Themenreihe: "Brave New Work"

In "Pornfluencer" nutzt ein junges Pärchen die Gunst des Internets, um mit selbstgedrehten Pornos reich zu werden.

Die diesjährige Themenreihe "Brave New Work" widmet sich mit sieben Filmen der modernen Arbeitswelt. "Pornfluencer" erzählt etwa, wie ein junges Pärchen schnelles Geld machen will und Pornos der Kategorie "Real Couple" ins Netz stellt. "The Happy Worker" ist eine Persiflage auf den modernen Büroalltag: Szenen von endlosen Meetings, sinnlosen Debatten, dauergestressten Angestellten halten der neoliberalen Gesellschaft den Spiegel vor.

Einen besonderen Schwerpunkt legt das Festival auch in diesem Jahr wieder auf Dokumentarfilme aus Afrika. Das Special "African Encounters" betrachtet das Thema Migration aus afrikanischer Perspektive. Der Film "African Moot" dokumentiert den gleichnamigen Wettbewerb, zu dem sich jährlich die besten Jurastudierenden aus ganz Afrika treffen.
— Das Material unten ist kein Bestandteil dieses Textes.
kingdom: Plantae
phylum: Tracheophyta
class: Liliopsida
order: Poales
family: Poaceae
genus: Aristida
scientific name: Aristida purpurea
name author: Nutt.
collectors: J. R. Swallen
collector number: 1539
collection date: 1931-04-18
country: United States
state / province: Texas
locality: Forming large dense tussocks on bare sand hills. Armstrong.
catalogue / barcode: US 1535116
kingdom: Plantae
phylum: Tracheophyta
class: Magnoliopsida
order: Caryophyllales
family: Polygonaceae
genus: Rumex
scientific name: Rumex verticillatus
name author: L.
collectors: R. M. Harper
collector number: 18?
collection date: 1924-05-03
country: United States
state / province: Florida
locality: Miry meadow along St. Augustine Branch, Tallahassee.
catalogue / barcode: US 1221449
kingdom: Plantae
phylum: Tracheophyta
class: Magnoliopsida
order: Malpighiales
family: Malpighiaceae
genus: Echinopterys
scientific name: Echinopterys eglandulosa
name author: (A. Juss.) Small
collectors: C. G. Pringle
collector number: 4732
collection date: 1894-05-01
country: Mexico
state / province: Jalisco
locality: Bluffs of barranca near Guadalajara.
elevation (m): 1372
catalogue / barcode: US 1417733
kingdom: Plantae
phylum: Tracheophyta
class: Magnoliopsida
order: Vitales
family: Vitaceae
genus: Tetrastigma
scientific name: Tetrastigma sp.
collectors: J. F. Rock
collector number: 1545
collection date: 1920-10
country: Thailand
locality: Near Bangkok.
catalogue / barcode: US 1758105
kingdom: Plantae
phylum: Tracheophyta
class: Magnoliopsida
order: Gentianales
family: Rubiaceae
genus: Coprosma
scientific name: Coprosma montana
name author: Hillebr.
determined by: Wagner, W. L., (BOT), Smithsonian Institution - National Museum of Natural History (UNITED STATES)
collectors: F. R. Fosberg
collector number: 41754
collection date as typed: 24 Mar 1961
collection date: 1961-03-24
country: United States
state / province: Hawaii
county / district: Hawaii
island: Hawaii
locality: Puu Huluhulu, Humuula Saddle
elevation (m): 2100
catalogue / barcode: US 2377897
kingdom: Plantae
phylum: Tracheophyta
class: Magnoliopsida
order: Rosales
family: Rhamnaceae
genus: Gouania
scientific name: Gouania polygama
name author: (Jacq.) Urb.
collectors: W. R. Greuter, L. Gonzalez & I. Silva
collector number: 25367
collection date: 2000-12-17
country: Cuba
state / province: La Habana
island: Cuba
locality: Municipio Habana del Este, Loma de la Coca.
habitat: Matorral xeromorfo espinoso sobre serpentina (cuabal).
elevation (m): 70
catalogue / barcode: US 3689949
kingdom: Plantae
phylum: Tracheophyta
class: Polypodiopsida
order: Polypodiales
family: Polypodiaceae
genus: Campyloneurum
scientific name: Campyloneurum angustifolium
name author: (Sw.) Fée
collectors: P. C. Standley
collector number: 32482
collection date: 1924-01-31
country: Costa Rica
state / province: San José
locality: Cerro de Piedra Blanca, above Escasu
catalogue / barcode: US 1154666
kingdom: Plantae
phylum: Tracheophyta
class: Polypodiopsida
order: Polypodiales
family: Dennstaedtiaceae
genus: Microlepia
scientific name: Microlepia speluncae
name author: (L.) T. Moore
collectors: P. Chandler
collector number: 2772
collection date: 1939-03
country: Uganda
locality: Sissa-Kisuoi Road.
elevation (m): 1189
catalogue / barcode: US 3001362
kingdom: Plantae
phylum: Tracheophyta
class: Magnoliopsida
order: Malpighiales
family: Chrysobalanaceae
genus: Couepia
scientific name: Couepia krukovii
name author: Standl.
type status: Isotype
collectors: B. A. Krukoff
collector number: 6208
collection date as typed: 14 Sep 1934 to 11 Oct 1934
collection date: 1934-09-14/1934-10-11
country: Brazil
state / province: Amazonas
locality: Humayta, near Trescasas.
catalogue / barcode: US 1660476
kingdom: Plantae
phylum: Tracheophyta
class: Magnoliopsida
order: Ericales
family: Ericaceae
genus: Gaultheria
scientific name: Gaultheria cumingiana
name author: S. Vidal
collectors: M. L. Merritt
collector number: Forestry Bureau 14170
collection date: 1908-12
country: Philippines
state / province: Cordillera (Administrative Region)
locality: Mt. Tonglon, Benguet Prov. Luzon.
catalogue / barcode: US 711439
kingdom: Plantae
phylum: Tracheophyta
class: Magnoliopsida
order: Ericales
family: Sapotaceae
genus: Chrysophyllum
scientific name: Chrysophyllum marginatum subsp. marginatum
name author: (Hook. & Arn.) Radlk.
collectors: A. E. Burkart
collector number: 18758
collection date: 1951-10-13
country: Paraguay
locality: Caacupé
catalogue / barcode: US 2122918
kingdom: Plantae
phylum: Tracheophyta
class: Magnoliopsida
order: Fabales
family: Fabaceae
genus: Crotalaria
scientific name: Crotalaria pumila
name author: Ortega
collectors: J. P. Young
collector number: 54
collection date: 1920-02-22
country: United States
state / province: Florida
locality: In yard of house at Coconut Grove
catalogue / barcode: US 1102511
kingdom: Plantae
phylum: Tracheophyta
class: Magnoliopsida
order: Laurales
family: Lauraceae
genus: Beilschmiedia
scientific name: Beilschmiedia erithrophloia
In dem Film von Shamila Seedat wird eine simulierte Gerichtsverhandlung vor dem Afrikanischen Gerichtshof für Menschenrechte begleitet.

Nach Corona: Endlich wieder Kino

"African Moot": In einer simulierten Gerichtsverhandlung geht es um die Rechte von Flüchtlingen in Afrika

Nach zwei Jahren Corona-bedingter Pause, zeigt das DOK.fest München die Festivalfilme in diesem Jahr wieder auf der Kinoleinwand. Aber auch online können die 124 Dokumentarfilme aus 55 Ländern gesehen werden. Das DOK.fest München wird erstmal dual stattfinden. "So können wir ein größtmögliches Publikum erreichen", sagt Festivalleiter Daniel Sponsel. Durch eine zeitversetze Ausstrahlung können die Filme vom 4. bis 9. Mai vorerst nur im Kino gesehen werden, danach dann auch für begrenzte Zeit online.

Trotz der Corona-Pandemie habe es in diesem Jahr so viele Einreichungen gegeben wie noch nie zuvor, sagt Sponsel. "Wir waren zuletzt bei 1050 Einreichungen, dieses Jahr waren es rund 1150." Von einem Corona-Knick sei noch nichts zu spüren. "Das macht Hoffnung, dass es an guten Dokumentarfilmen nicht mangelt.".

Das DOK.fest München läuft vom 4. Mai bis 15. Mai im Kino und vom 9. Mai bis 22. Mai digital.